Note how many lines in the entries below contain the string "APERTURE", and answer with that number and no other text.

==== Input data

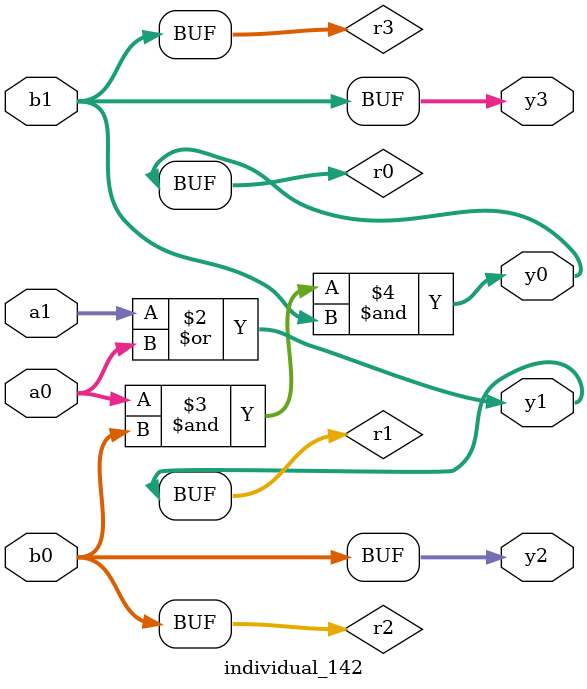
<source format=sv>
module individual_142(input logic [15:0] a1, input logic [15:0] a0, input logic [15:0] b1, input logic [15:0] b0, output logic [15:0] y3, output logic [15:0] y2, output logic [15:0] y1, output logic [15:0] y0);
logic [15:0] r0, r1, r2, r3; 
 always@(*) begin 
	 r0 = a0; r1 = a1; r2 = b0; r3 = b1; 
 	 r1  |=  a0 ;
 	 r0  &=  b0 ;
 	 r0  &=  r3 ;
 	 y3 = r3; y2 = r2; y1 = r1; y0 = r0; 
end
endmodule
</source>
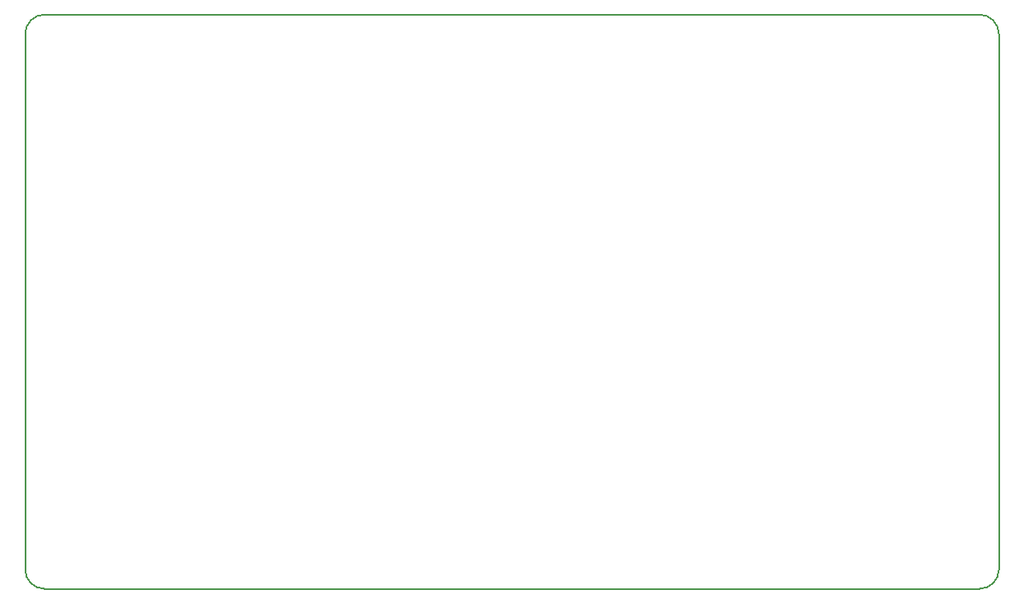
<source format=gko>
G04 Layer: BoardOutlineLayer*
G04 EasyEDA Pro v2.2.32.3, 2024-11-02 15:36:31*
G04 Gerber Generator version 0.3*
G04 Scale: 100 percent, Rotated: No, Reflected: No*
G04 Dimensions in millimeters*
G04 Leading zeros omitted, absolute positions, 3 integers and 5 decimals*
%FSLAX35Y35*%
%MOMM*%
%ADD10C,0.157*%
G75*


G04 Rect Start*
G54D10*
G01X-9485337Y-5667943D02*
G01X-9485337Y-167944D01*
G02X-9285337Y32056I200000J0D01*
G01X314663Y32056D01*
G02X514663Y-167944I0J-200000D01*
G01X514663Y-5667943D01*
G02X314663Y-5867944I-200000J0D01*
G01X-9285337Y-5867944D01*
G02X-9485337Y-5667943I0J200000D01*
G04 Rect End*

M02*


</source>
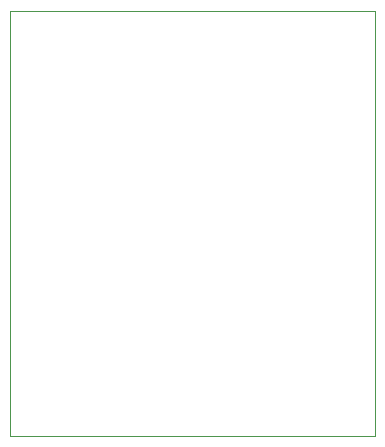
<source format=gko>
G04 #@! TF.FileFunction,Profile,NP*
%FSLAX46Y46*%
G04 Gerber Fmt 4.6, Leading zero omitted, Abs format (unit mm)*
G04 Created by KiCad (PCBNEW (2015-03-13 BZR 5510)-product) date ons  4 nov 2015 03:02:20*
%MOMM*%
G01*
G04 APERTURE LIST*
%ADD10C,0.100000*%
G04 APERTURE END LIST*
D10*
X117900000Y-85530000D02*
X117900000Y-121510000D01*
X148820000Y-85530000D02*
X117900000Y-85530000D01*
X148820000Y-121510000D02*
X148820000Y-85530000D01*
X117900000Y-121510000D02*
X148820000Y-121510000D01*
M02*

</source>
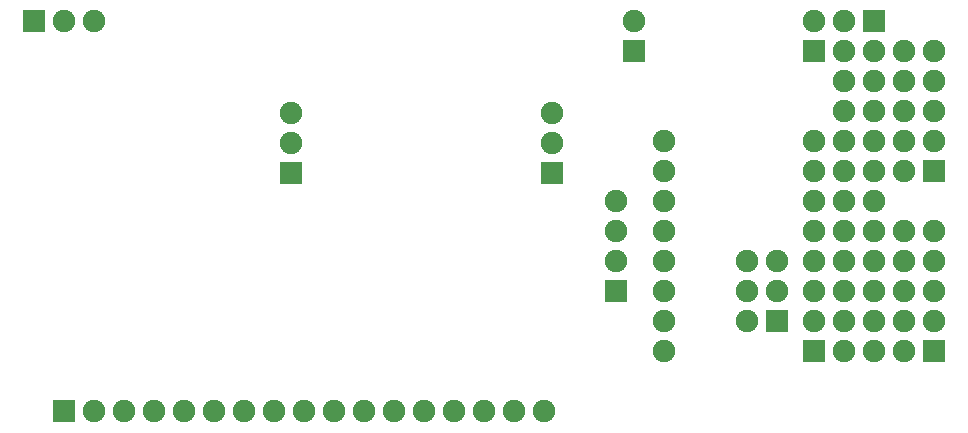
<source format=gbs>
G04 DipTrace 2.4.0.2*
%INBottomMask.gbr*%
%MOIN*%
%ADD62C,0.0749*%
%ADD64R,0.0749X0.0749*%
%FSLAX44Y44*%
G04*
G70*
G90*
G75*
G01*
%LNBotMask*%
%LPD*%
D64*
X36940Y17940D3*
D62*
X35940D3*
X36940Y16940D3*
X35940D3*
X36940Y15940D3*
X35940D3*
X36940Y14940D3*
X35940D3*
X36940Y13940D3*
X35940D3*
X36940Y12940D3*
X35940D3*
X36940Y11940D3*
X35940D3*
X36940Y10940D3*
X35940D3*
X36940Y9940D3*
X35940D3*
X36940Y8940D3*
X35940D3*
X36940Y7940D3*
X35940D3*
X36940Y6940D3*
X35940D3*
D64*
X33690Y7940D3*
D62*
X32690D3*
X33690Y8940D3*
X32690D3*
X33690Y9940D3*
X32690D3*
D64*
X38940Y6940D3*
D62*
X37940D3*
X38940Y7940D3*
X37940D3*
X38940Y8940D3*
X37940D3*
X38940Y9940D3*
X37940D3*
X38940Y10940D3*
X37940D3*
D64*
X38940Y12940D3*
D62*
X37940D3*
X38940Y13940D3*
X37940D3*
X38940Y14940D3*
X37940D3*
X38940Y15940D3*
X37940D3*
X38940Y16940D3*
X37940D3*
D64*
X8940Y17940D3*
D62*
X9940D3*
X10940D3*
D64*
X17504Y12878D3*
D62*
Y13878D3*
Y14878D3*
D64*
X26192Y12879D3*
D62*
Y13879D3*
Y14879D3*
D64*
X34940Y16940D3*
D62*
Y17940D3*
D64*
X28940Y16940D3*
D62*
Y17940D3*
D64*
X28318Y8941D3*
D62*
Y9941D3*
Y10941D3*
Y11941D3*
D64*
X9940Y4940D3*
D62*
X10940D3*
X11940D3*
X12940D3*
X13940D3*
X14940D3*
X15940D3*
X16940D3*
X17940D3*
X18940D3*
X19940D3*
X20940D3*
X21940D3*
X22940D3*
X23940D3*
X24940D3*
X25940D3*
D64*
X34940Y6940D3*
D62*
Y7940D3*
Y8940D3*
Y9940D3*
Y10940D3*
Y11940D3*
Y12940D3*
Y13940D3*
X29940Y6940D3*
Y7940D3*
Y8940D3*
Y9940D3*
Y10940D3*
Y11940D3*
Y12940D3*
Y13940D3*
M02*

</source>
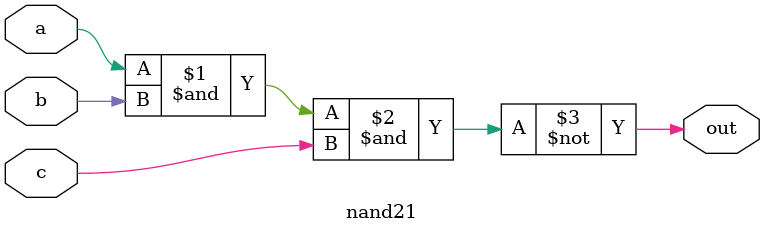
<source format=v>
module nand21 (
  input a,
  input b,
  input c,
  output out
);

  assign out = ~(a & b & c);

endmodule

</source>
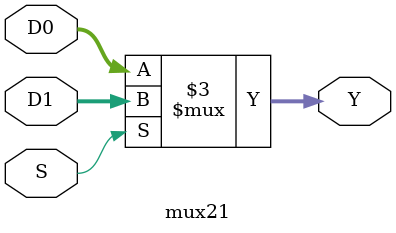
<source format=v>
module mux21(
    input wire [31:0] D0, D1,
    input wire S,
    output [31:0] Y
    );

    always @(D0 or D1 or S)
    begin
        if(S)
            Y = D1;
        else
            Y = D0;
    end
endmodule
</source>
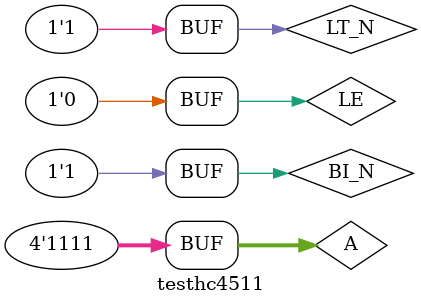
<source format=v>


`timescale 1ns/100ps

module testhc4511;

reg LE,BI_N,LT_N;
reg [3:0]A;
wire [7:0]Seg;

hc4511 u(LE,BI_N,LT_N,A,Seg);

initial
begin

LT_N=0;
#10;
LT_N=1;
BI_N=0;

#10;
LE=0;
BI_N=1;
LT_N=1;
#10;
A=4'b0001;  //1
#5;
A=4'b0101;  //5
#5;
A=4'b0011;  //3
#5;
LE=1;
#5;
A=4'b0010;  //2
#5;
LE=0;
#5;
A=4'b1110;   //14
#5;
A=4'b1111;   //15
end
initial
$monitor("LE=%b,BI_N=%b,LT_N=%b,A=%b,Seg=%b",LE,BI_N,LT_N,A,Seg);

endmodule


</source>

========

→ **Task response**:
2